● **Required action**
Reproduce all of the data below verbatim, leaving out the pictures.

● **Records for the exercise**
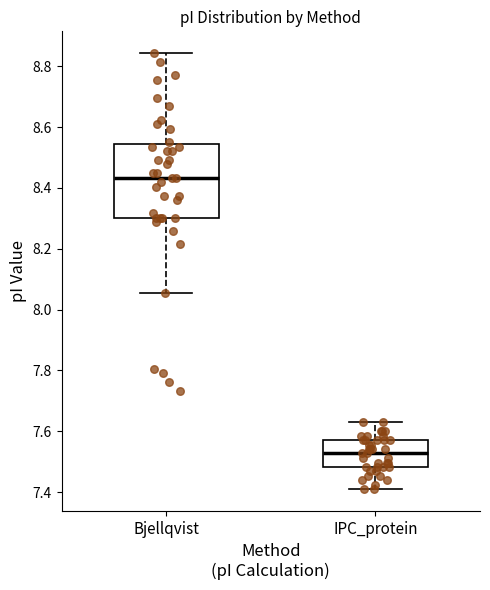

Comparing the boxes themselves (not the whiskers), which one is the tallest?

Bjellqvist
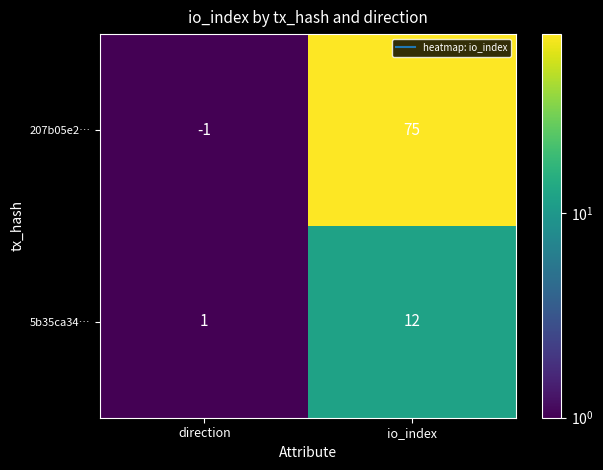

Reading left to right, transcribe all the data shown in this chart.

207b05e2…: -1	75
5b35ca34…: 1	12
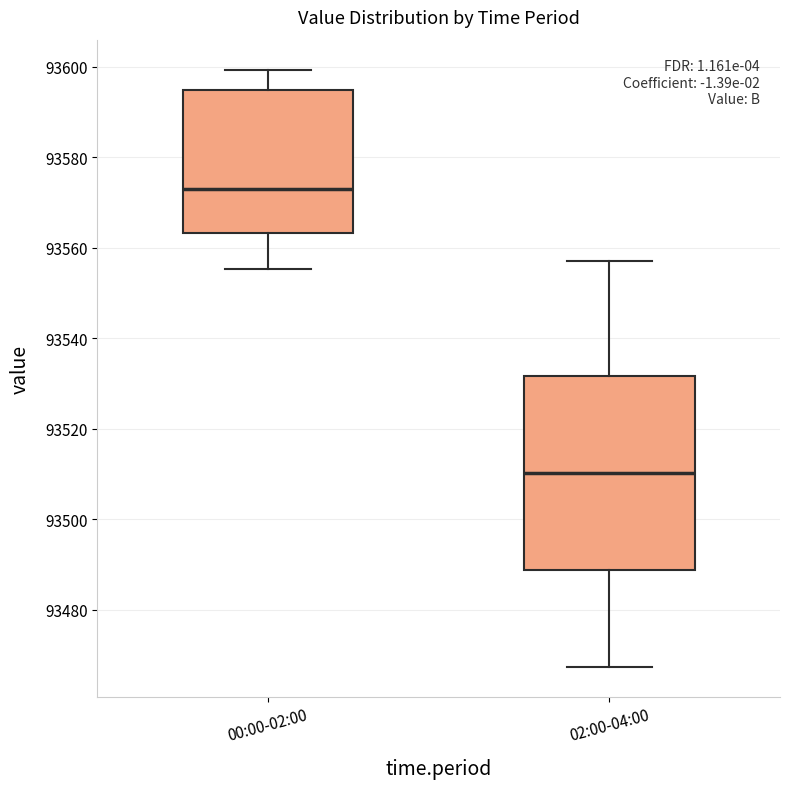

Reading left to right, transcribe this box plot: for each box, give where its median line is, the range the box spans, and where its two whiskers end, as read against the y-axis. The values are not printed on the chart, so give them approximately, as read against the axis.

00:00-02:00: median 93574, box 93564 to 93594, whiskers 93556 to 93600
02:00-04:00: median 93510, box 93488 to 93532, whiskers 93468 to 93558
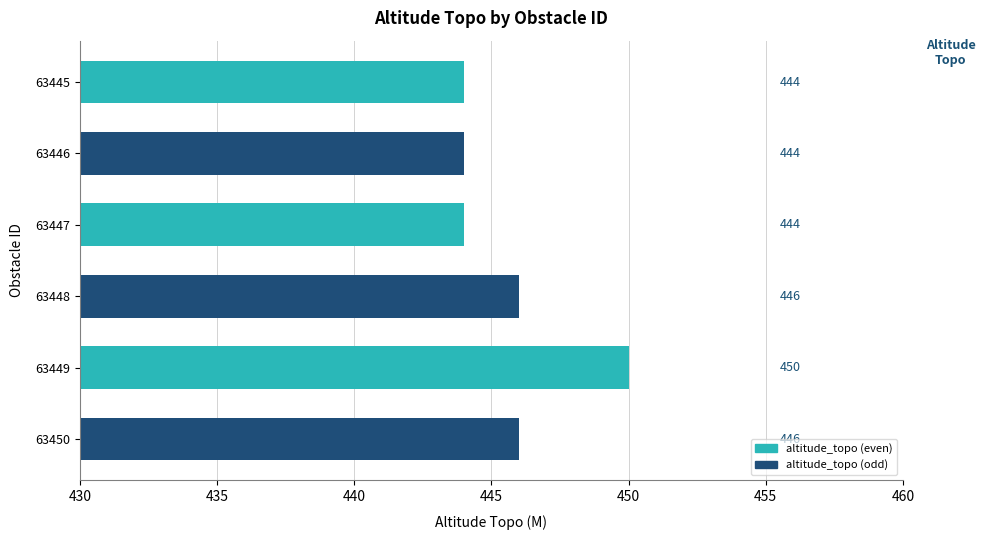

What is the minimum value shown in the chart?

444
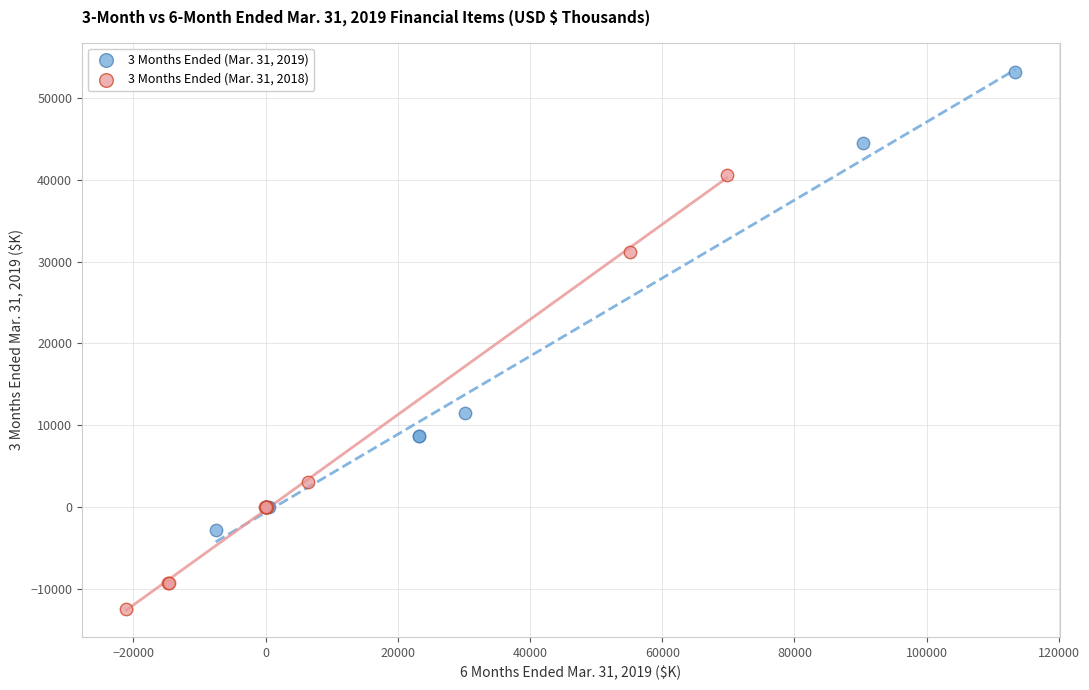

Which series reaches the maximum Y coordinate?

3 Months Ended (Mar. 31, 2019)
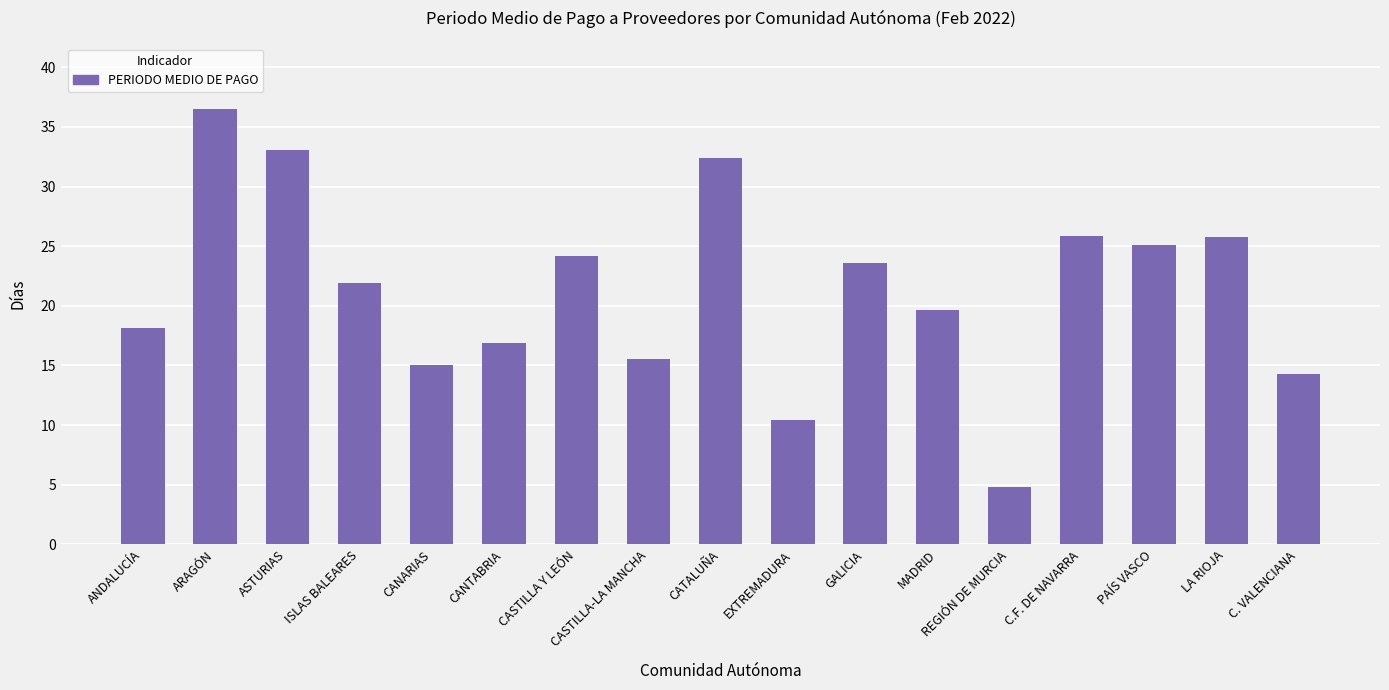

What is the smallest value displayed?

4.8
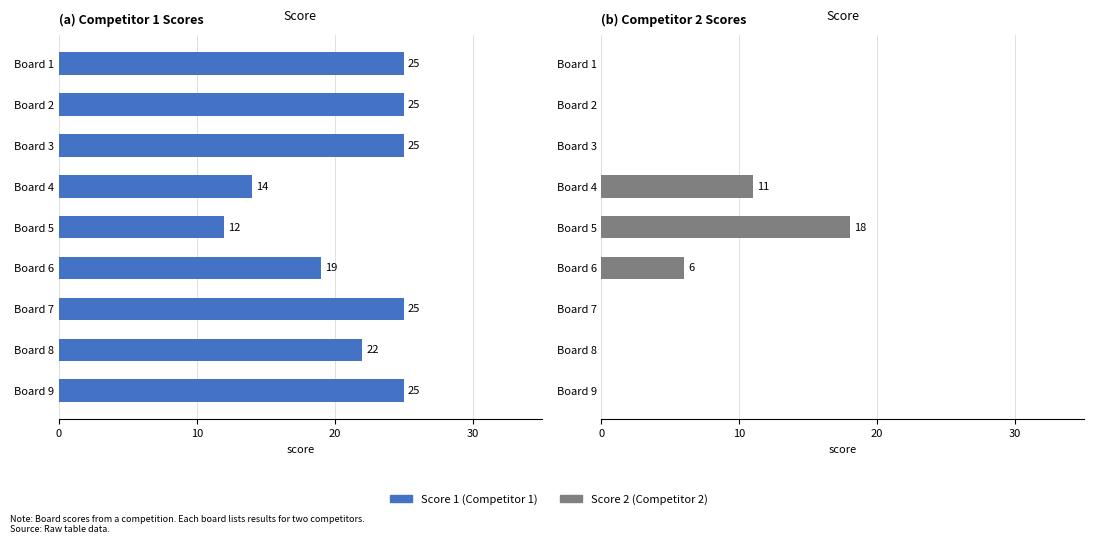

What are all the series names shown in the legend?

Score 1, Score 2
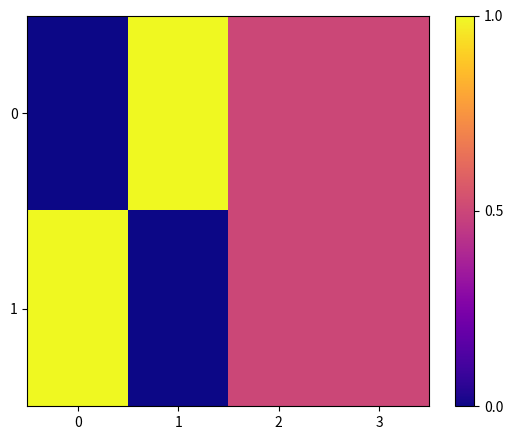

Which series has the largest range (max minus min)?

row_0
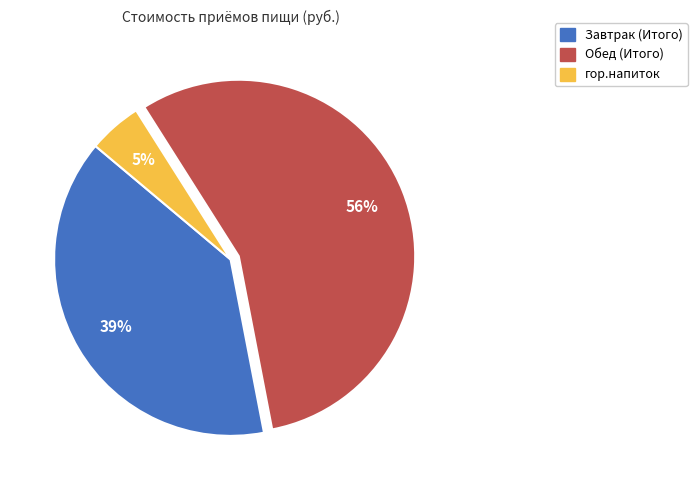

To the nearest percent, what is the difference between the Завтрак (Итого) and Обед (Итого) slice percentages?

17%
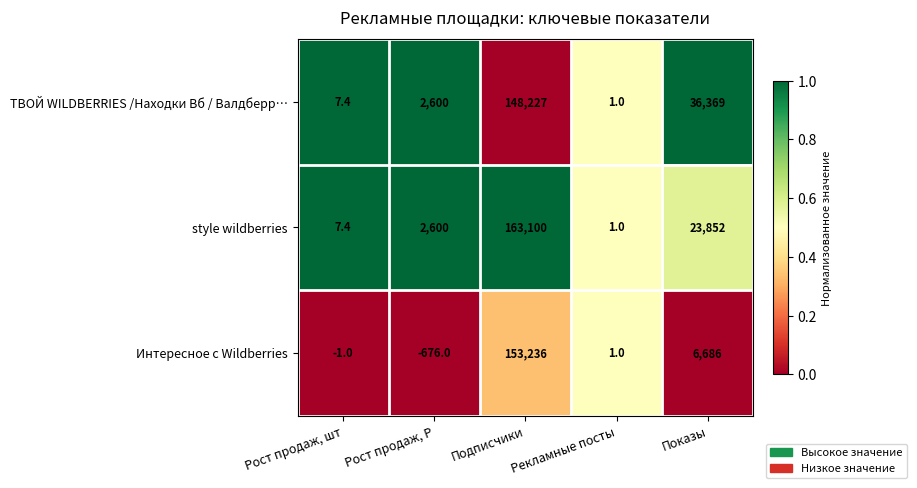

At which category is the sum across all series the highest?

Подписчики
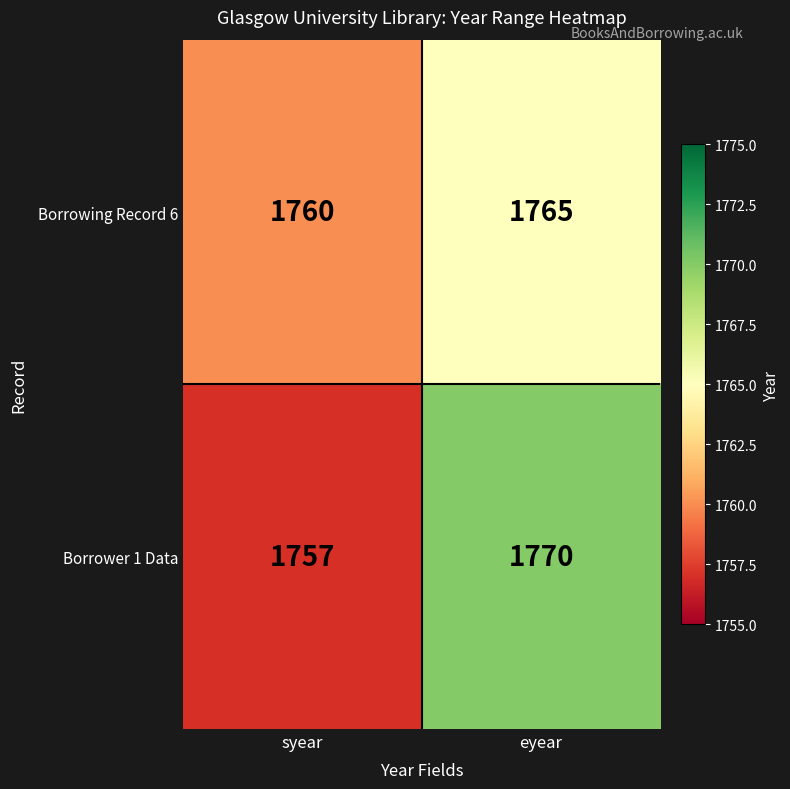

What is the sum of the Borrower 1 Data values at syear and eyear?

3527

● **Answer space**
Comparing the boxes themselves (not the whiskers), which one is the tallest?

Bjellqvist

Reading left to right, transcribe all the data shown in this chart.

207b05e2…: -1	75
5b35ca34…: 1	12

Reading left to right, transcribe this box plot: for each box, give where its median line is, the range the box spans, and where its two whiskers end, as read against the y-axis. The values are not printed on the chart, so give them approximately, as read against the axis.

00:00-02:00: median 93574, box 93564 to 93594, whiskers 93556 to 93600
02:00-04:00: median 93510, box 93488 to 93532, whiskers 93468 to 93558

What is the minimum value shown in the chart?

444

Which series reaches the maximum Y coordinate?

3 Months Ended (Mar. 31, 2019)

What is the smallest value displayed?

4.8

What are all the series names shown in the legend?

Score 1, Score 2

Which series has the largest range (max minus min)?

row_0

To the nearest percent, what is the difference between the Завтрак (Итого) and Обед (Итого) slice percentages?

17%

At which category is the sum across all series the highest?

Подписчики

What is the sum of the Borrower 1 Data values at syear and eyear?

3527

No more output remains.